## [Information]

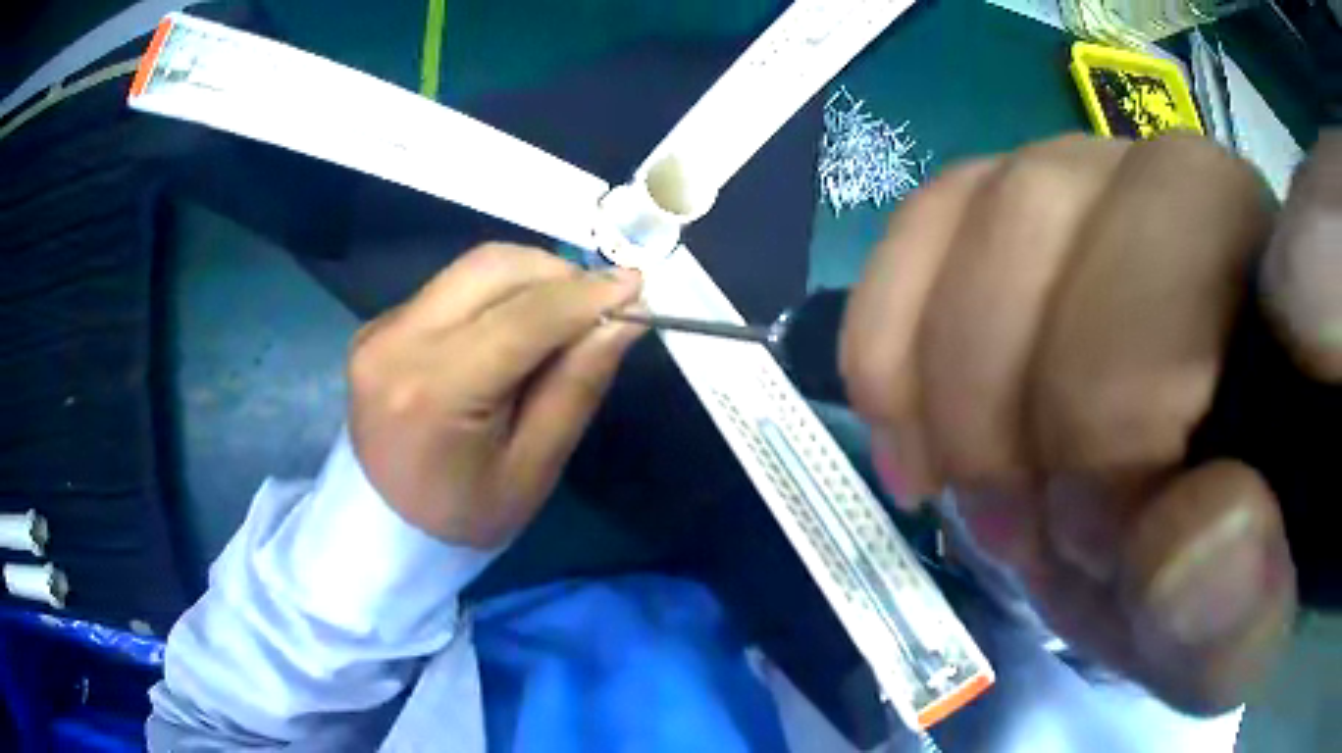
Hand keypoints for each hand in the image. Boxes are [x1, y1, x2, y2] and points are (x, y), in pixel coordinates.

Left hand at [347, 243, 644, 548]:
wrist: (385, 524)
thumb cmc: (466, 512)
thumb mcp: (533, 469)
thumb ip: (576, 387)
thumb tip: (622, 317)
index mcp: (434, 392)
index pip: (523, 318)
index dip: (585, 295)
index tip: (637, 284)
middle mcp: (398, 342)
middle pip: (493, 268)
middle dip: (559, 274)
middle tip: (598, 303)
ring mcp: (381, 328)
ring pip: (473, 267)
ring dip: (530, 277)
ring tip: (562, 313)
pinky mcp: (379, 323)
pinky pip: (452, 285)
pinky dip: (498, 292)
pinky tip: (514, 326)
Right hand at [842, 132, 1340, 713]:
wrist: (1173, 539)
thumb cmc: (1214, 585)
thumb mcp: (1223, 643)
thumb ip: (1232, 616)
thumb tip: (1206, 538)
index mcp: (1294, 298)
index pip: (1240, 237)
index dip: (1139, 386)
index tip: (1102, 534)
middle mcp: (1208, 191)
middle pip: (1073, 205)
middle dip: (1031, 392)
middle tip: (1017, 531)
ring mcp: (1112, 178)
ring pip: (1003, 200)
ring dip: (956, 371)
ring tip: (969, 488)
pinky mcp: (1030, 202)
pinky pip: (936, 212)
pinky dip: (894, 320)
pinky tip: (899, 414)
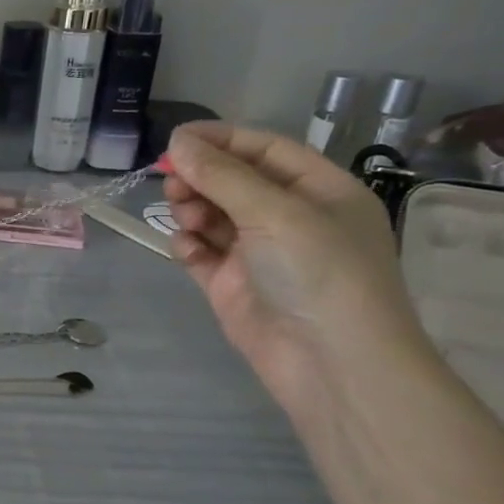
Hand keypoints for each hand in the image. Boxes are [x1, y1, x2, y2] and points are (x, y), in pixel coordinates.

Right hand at [164, 123, 431, 406]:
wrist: (331, 364)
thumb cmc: (319, 274)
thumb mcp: (275, 213)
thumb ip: (222, 175)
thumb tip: (178, 140)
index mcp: (319, 191)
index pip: (265, 149)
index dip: (221, 140)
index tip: (176, 139)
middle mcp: (290, 217)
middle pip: (232, 180)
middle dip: (200, 177)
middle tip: (172, 182)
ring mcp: (258, 252)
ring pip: (211, 213)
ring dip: (191, 208)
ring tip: (186, 218)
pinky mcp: (231, 282)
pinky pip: (200, 250)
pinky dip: (187, 243)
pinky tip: (187, 248)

## [The problem]
Give the records above again verbatim, pictures omitted.

## [Expected output]
Hand keypoints for each hand in the image. Boxes are [x1, y1, x2, y2] and points are (x, y), in pixel coordinates.

Left hand at [347, 243, 644, 548]:
wrist: (385, 524)
thumb cmc: (466, 512)
thumb mcp: (533, 469)
thumb ip: (576, 387)
thumb tip: (622, 317)
index mcp: (434, 392)
index pip: (523, 318)
index dip: (585, 295)
index tip: (637, 284)
middle mcp: (398, 342)
middle pip: (493, 268)
middle dip: (559, 274)
middle tip: (598, 303)
ring mcp: (381, 328)
ring pip: (473, 267)
ring dip: (530, 277)
ring tip: (562, 313)
pinky mcp: (379, 323)
pinky pip: (452, 285)
pinky dip: (498, 292)
pinky tip: (514, 326)
Right hand at [842, 132, 1340, 713]:
wrist: (1173, 539)
thumb cmc: (1214, 585)
thumb mcp: (1223, 643)
thumb ip: (1232, 616)
thumb tip: (1206, 538)
index mcp: (1294, 298)
index pip: (1240, 237)
index dip: (1139, 386)
index tip: (1102, 534)
middle mcp: (1208, 191)
middle pip: (1073, 205)
middle dip: (1031, 392)
middle tip: (1017, 531)
ring mcp: (1112, 178)
ring pip: (1003, 200)
ring dip: (956, 371)
ring tip: (969, 488)
pinky mcp: (1030, 202)
pinky pip: (936, 212)
pinky dip: (894, 320)
pinky tip: (899, 414)
Hand keypoints for each hand in the image. Boxes are [x1, y1, x2, y2] and points are (x, y), in pixel coordinates.

Right hand at [164, 123, 431, 406]:
wrist: (331, 364)
thumb cmc: (319, 274)
thumb mcp: (275, 213)
thumb ip: (222, 175)
thumb tip: (178, 140)
index mcp: (319, 191)
index pip: (265, 149)
index dip: (221, 140)
index tip: (176, 139)
middle mcp: (290, 217)
middle pip: (232, 180)
middle dip: (200, 177)
middle tip: (172, 182)
ring mcp: (258, 252)
ring pip: (211, 213)
ring dip: (191, 208)
ring tip: (186, 218)
pinky mcp: (231, 282)
pinky pip: (200, 250)
pinky dip: (187, 243)
pinky tip: (187, 248)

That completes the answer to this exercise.